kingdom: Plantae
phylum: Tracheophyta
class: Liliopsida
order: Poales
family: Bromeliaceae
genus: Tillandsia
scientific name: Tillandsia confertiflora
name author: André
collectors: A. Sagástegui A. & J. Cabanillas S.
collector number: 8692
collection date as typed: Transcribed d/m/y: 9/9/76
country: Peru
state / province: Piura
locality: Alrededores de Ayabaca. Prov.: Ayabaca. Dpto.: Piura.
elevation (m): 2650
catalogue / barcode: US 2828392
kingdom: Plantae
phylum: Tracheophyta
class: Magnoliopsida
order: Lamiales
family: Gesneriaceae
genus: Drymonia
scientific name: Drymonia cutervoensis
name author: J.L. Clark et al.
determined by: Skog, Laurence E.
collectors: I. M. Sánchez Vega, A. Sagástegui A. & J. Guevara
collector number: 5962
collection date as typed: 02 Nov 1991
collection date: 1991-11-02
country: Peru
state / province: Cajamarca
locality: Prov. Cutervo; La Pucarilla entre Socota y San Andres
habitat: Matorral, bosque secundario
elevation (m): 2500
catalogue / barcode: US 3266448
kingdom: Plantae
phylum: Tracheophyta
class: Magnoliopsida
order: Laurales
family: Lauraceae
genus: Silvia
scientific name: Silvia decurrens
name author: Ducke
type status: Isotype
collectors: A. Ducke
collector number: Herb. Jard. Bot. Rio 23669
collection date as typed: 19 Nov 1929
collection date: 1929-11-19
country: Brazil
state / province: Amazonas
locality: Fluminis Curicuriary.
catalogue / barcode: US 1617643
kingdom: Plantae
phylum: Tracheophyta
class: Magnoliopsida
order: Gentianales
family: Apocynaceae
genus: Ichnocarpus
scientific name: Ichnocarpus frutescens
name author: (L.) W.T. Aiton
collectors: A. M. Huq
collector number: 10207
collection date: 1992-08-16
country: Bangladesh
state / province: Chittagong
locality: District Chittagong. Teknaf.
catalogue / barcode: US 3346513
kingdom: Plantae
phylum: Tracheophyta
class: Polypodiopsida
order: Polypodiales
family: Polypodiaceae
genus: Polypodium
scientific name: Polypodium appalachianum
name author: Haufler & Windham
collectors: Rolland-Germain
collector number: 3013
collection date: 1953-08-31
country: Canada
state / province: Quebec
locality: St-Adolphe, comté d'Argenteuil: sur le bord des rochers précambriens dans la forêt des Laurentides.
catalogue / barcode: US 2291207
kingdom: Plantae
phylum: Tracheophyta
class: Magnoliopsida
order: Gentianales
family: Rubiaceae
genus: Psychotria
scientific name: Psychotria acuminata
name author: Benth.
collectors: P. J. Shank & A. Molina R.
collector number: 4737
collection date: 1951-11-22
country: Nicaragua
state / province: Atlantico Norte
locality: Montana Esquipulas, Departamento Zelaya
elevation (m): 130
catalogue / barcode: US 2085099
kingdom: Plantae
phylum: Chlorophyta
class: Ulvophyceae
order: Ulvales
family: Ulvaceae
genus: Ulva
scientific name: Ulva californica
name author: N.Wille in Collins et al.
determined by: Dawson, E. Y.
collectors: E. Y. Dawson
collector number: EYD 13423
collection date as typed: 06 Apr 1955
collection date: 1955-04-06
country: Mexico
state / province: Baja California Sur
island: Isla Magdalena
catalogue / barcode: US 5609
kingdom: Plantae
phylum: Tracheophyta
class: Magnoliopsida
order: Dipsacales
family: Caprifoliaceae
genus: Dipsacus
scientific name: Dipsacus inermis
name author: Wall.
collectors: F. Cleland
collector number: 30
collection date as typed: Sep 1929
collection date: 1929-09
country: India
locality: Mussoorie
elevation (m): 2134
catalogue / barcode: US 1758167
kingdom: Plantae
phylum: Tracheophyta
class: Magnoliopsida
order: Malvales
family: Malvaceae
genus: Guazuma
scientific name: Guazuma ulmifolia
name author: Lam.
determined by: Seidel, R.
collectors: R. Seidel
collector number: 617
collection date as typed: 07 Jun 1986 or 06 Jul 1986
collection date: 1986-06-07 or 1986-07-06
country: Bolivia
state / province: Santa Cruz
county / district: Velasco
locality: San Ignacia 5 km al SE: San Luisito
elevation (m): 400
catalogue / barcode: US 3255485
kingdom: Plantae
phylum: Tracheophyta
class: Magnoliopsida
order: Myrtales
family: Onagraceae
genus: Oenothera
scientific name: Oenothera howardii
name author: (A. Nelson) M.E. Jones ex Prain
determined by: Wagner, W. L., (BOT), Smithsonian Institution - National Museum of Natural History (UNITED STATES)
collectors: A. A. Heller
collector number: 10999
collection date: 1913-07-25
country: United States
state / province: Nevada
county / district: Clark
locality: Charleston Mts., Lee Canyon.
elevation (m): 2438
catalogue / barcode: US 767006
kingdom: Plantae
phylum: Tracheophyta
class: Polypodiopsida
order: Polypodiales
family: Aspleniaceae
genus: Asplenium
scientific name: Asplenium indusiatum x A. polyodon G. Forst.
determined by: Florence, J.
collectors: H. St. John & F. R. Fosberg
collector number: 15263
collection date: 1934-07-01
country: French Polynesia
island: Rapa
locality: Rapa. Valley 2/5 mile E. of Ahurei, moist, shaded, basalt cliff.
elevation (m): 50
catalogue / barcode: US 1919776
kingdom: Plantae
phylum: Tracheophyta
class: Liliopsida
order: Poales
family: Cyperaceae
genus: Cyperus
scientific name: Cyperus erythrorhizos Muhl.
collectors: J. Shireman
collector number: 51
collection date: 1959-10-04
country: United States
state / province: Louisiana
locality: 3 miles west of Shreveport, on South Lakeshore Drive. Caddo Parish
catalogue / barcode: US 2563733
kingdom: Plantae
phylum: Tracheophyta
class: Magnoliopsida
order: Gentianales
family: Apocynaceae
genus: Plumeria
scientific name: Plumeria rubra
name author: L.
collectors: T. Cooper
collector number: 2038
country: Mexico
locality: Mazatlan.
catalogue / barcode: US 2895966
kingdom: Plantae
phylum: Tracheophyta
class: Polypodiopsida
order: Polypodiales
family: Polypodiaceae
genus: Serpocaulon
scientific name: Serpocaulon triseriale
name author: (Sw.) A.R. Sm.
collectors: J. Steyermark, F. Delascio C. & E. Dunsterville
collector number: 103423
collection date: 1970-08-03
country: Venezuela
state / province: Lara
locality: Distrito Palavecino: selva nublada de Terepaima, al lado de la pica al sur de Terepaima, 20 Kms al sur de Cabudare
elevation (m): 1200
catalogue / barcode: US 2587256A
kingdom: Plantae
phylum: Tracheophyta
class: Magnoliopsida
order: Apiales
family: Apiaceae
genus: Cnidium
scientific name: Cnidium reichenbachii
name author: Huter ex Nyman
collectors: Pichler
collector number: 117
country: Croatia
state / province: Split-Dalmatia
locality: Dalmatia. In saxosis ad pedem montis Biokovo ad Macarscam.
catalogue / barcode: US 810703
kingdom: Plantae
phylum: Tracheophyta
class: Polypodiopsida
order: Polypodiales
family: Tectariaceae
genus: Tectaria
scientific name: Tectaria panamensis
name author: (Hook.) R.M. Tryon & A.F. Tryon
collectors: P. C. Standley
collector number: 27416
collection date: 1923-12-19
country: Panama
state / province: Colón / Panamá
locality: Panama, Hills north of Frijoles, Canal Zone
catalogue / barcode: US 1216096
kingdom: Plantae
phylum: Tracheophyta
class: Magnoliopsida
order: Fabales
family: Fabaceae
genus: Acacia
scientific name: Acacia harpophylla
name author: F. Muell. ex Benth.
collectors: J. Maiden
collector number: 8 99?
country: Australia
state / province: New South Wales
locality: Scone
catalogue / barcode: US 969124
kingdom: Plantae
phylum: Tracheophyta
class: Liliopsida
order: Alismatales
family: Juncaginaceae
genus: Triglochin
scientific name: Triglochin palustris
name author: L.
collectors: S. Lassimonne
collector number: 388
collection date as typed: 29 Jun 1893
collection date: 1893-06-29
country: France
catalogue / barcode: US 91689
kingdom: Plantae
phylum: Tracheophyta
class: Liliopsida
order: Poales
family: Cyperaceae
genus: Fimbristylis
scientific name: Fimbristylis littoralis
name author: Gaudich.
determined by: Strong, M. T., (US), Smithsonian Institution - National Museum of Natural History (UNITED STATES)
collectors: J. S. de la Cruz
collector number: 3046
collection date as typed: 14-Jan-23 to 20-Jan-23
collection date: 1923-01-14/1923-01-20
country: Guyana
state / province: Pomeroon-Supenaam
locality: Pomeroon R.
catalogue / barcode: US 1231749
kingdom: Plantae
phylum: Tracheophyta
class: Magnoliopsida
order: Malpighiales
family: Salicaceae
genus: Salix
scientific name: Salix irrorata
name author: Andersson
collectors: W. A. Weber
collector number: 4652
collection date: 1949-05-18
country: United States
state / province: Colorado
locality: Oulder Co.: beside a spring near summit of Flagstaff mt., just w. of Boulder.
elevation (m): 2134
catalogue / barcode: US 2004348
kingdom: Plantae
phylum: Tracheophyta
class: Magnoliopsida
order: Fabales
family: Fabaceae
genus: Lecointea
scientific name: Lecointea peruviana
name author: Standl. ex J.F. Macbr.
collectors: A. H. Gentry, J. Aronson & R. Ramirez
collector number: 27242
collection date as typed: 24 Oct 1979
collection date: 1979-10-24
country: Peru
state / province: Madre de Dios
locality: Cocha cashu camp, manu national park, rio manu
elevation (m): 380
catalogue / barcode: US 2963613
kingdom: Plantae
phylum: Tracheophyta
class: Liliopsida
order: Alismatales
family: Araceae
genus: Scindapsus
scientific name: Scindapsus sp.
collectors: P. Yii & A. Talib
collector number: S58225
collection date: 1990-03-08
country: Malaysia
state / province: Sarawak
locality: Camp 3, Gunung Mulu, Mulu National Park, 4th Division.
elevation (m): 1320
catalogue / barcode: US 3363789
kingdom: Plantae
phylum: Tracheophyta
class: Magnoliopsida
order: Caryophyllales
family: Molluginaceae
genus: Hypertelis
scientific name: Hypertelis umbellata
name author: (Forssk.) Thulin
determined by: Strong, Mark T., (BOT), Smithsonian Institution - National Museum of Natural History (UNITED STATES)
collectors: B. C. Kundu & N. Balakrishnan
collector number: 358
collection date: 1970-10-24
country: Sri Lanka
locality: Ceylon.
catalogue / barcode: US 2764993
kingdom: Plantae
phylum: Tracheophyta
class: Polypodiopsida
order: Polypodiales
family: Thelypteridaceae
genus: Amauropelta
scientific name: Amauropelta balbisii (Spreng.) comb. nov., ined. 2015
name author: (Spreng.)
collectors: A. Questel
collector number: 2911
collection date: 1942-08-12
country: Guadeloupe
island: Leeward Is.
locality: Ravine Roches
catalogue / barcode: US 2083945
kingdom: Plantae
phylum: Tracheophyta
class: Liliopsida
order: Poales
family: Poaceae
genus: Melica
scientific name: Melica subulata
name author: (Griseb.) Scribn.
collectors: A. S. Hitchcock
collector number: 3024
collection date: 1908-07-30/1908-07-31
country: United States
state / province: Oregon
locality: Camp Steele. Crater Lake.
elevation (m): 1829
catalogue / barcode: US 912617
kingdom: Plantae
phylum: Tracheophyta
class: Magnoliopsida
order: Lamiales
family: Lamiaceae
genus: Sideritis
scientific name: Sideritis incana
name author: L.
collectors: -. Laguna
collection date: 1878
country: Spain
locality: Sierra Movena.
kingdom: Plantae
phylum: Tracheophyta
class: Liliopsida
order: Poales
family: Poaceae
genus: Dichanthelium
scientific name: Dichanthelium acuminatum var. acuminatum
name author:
-*-*-
• **GIVEN TASK**:
Transcribe everything in the data from the line containing "collector number: 358" down to the line containing "genus: Amauropelta", both of those lines included, reproducing each line verbatim.

• **EXERCISE RESPONSE**:
collector number: 358
collection date: 1970-10-24
country: Sri Lanka
locality: Ceylon.
catalogue / barcode: US 2764993
kingdom: Plantae
phylum: Tracheophyta
class: Polypodiopsida
order: Polypodiales
family: Thelypteridaceae
genus: Amauropelta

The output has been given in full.